Tottenham's investigation into the apparent racial abuse of Chelsea defender Antonio Rudiger has so far proved "inconclusive", but a Blues fan has been arrested for allegedly abusing Son Heung-min.
Germany defender Rudiger reported being the subject of monkey chants during the match against Spurs, the latest in a series of incidents at all levels of the game this season, and has led to the Professional Footballers' Association calling for a government-led inquiry.
Downing Street said that there remains work to be done by the football authorities to stamp out racism, but did not rule out "taking further steps if required".
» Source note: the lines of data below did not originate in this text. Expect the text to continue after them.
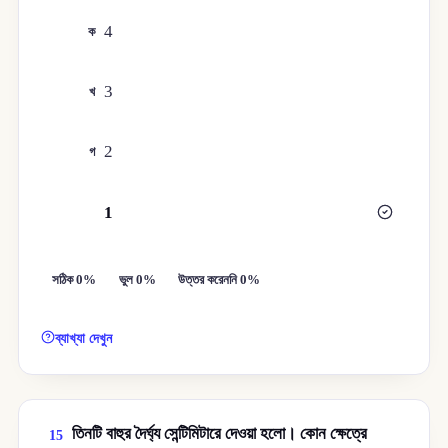
4
ক
3
খ
2
গ
1
ঘ
সঠিক 0%
ভুল 0%
উত্তর করেননি 0%
ব্যাখ্যা দেখুন
তিনটি বাহুর দৈর্ঘ্য সেন্টিমিটারে দেওয়া হলো। কোন ক্ষেত্রে
15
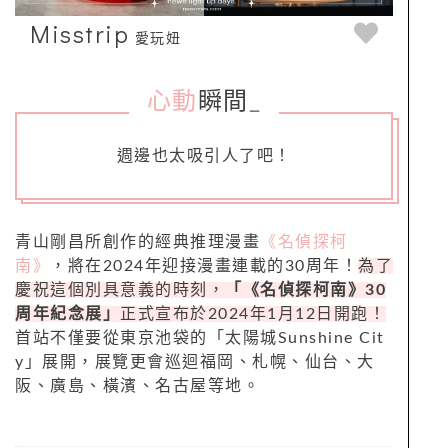
Misstrip
愛玩妞
心動
瞬間
_
週邊也太吸引人了吧！
青山剛昌所創作的經典推理漫畫
《名偵探柯
南》
，將在2024年迎接漫畫連載的30周年！
為了
慶祝這個別具意義的時刻，
「《名偵探柯南》30
周年紀念展」
正式宣布於2024年1月12日開跑！
首站不僅要從東京池袋的「太陽城Sunshine Cit
y」展開，展覽更會巡迴福岡、札幌、仙台、大
阪、廣島、橫濱、名古屋等地。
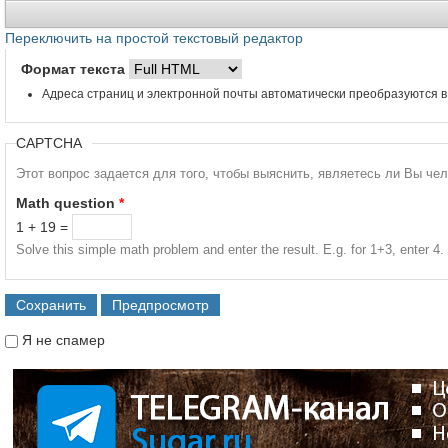
Переключить на простой текстовый редактор
Формат текста
Адреса страниц и электронной почты автоматически преобразуются в
CAPTCHA
Этот вопрос задается для того, чтобы выяснить, являетесь ли Вы че
Math question
*
1 + 19 =
Solve this simple math problem and enter the result. E.g. for 1+3, enter 4.
Я не спамер
Я спамер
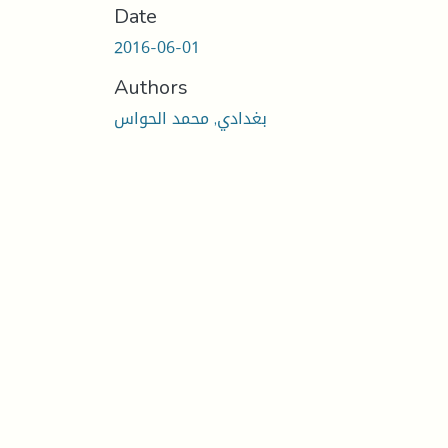
Date
2016-06-01
Authors
بغدادي, محمد الحواس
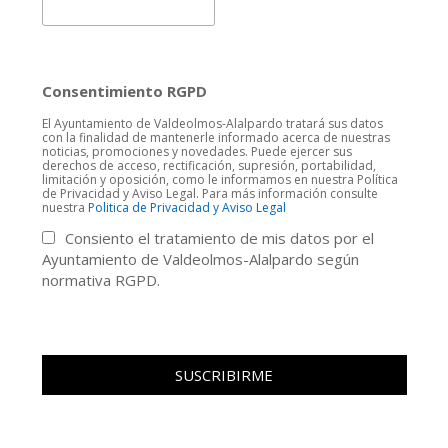
Consentimiento RGPD
El Ayuntamiento de Valdeolmos-Alalpardo tratará sus datos
con la finalidad de mantenerle informado acerca de nuestras
noticias, promociones y novedades. Puede ejercer sus
derechos de acceso, rectificación, supresión, portabilidad,
limitación y oposición, como le informamos en nuestra Política
de Privacidad y Aviso Legal. Para más información consulte
nuestra
Politica de Privacidad y Aviso Legal
Consiento el tratamiento de mis datos por el
Ayuntamiento de Valdeolmos-Alalpardo según
normativa RGPD.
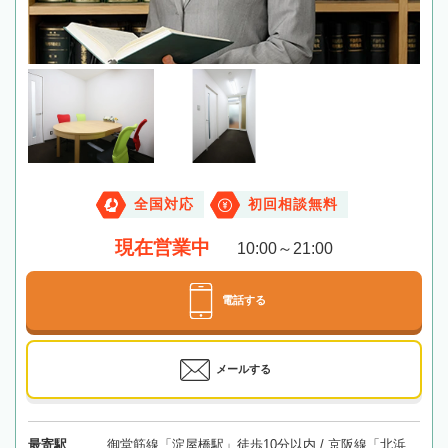
全国対応
初回相談無料
現在営業中
10:00～21:00
電話する
メールする
最寄駅
御堂筋線「淀屋橋駅」徒歩10分以内 / 京阪線「北浜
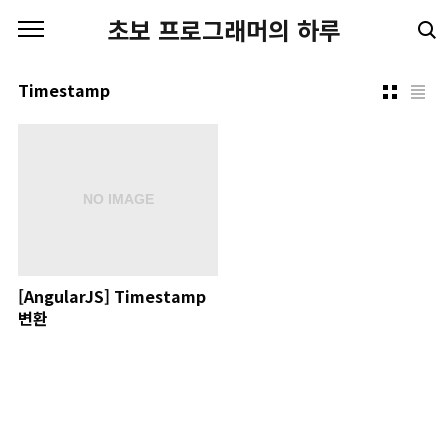
본문 바로가기
초보 프로그래머의 하루
Timestamp
[AngularJS] Timestamp
변환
Spurs launched an investigation in the aftermath of Sunday's 2-0 defeat but, in an update on Monday, said there has been little progress despite working with lip-readers and having reviewed hours of CCTV footage.
A club statement read: "We are able to track every fan via the cameras and have spent many hours reviewing CCTV footage.
"We have engaged lip-readers to study the footage and contacted Chelsea for further information from their players.
"We have also taken statements from other parties present at the time. The police will be reviewing our evidence alongside us. Please be assured we shall be exhaustively investigating this matter."
The statement continued: "At this time, however, we should point out that our findings are inconclusive and would ask that comment is reserved until the facts are established."
As well as investigating the alleged racist chanting from Tottenham supporters, the Metropolitan Police confirmed a Chelsea fan was ejected from the ground and arrested after committing a racially aggravated public order offence against Spurs forward Son.
A spokesman for the Metropolitan Police said: "Police were made aware of alleged racist chanting during the second half of the Tottenham Hotspur vs Chelsea match on Sunday, 22 December.
"Officers will work with the club in an attempt to identify any people responsible."
The Metropolitan Police have made a total of six arrests as part of the matchday policing operation but none were directly linked to the incident involving Rudiger.
Anthony Taylor, the referee, stopped play after Rudiger claimed he had heard racist abuse and three announcements were made over the public address system at the Tottenham Hotspur Stadium.
Spurs, though, have called for greater clarity on the Premier League's anti-racism protocol.
The club statement added: "In respect of protocols – when the incident was conveyed to the referee Anthony Taylor, he took the decision to call for the implementation of Stage 1 of the UEFA protocol – rather than the Premier League protocol – and asked for an announcement to be made, as well as requesting a further announcement which created a misconception that any issue was ongoing.
The PFA calls for a government enquiry into racism and the rise in hate crime within football and immediate and urgent action from an All-Party Group at the Department of Culture, Media and Sport to address this urgent issue.
— Professional Footballers' Association (@PFA) December 22, 2019
"The Premier League protocol differs from UEFA protocol in that it does not call for an announcement rather that the individual(s) be dealt with by the safety team in the first instance.
"We have asked that the Premier League clarifies the position regarding the use of these protocols to all stakeholders going forward."
The PFA's equalities officer Iffy Onuora insists it is now time for the "warm words" to stop and firm action to start.
He has called for a government inquiry into racism in the game and the need for tougher criminal penalties for hate crime, citing the tough sentences handed down after the London riots in 2011 as a precedent for how a message could be sent out.
Ministry of Justice figures published in 2012 showed that a total of 1,292 offenders were jailed for their part in the trouble with an average custodial sentence of 16.8 months – more than four times the average term handed down by magistrates' courts for similar offences.
"I've seen decisions made on public policy, when they had the London riots and people were getting sentenced to 10 years and things like that, it was a policy decision to send a clear message," Onuora told the PA news agency.
"Well is that only relevant in those particular circumstances? If you threw a five-year jail sentence at someone like this, that's a deterrent right there.
"That's a strong message that you're not tolerating it, rather than warm words after the event."
Damian Collins, the MP for Folkestone and Hythe and who will stand for re-election as chair of the Digital Culture Media and Sport committee, wrote on Twitter: "Racist abuse must be driven out of football stadiums.
"A review on how we can do more to achieve this should also include stopping homophobic abuse and requiring social media companies to do more to prevent abusive attacks against players on their platforms."
— Damian Collins (@DamianCollins) December 23, 2019
Sports minister Nigel Adams called for racist behaviour to be confronted and said: "We will monitor how these plans are implemented before deciding on any further action in future."
The Football Association released a statement saying it was working with match officials, the clubs and the relevant authorities to establish the facts and take the appropriate steps.
Tottenham manager Jose Mourinho, meanwhile, said that there was a wider issue of racism in British society that had to be addressed.
"Society needs help," he said at a press conference on Monday afternoon. "Football is a micro-society.
"We need to eradicate any form of discrimination and in this case we are talking about racism. Football and society needs help."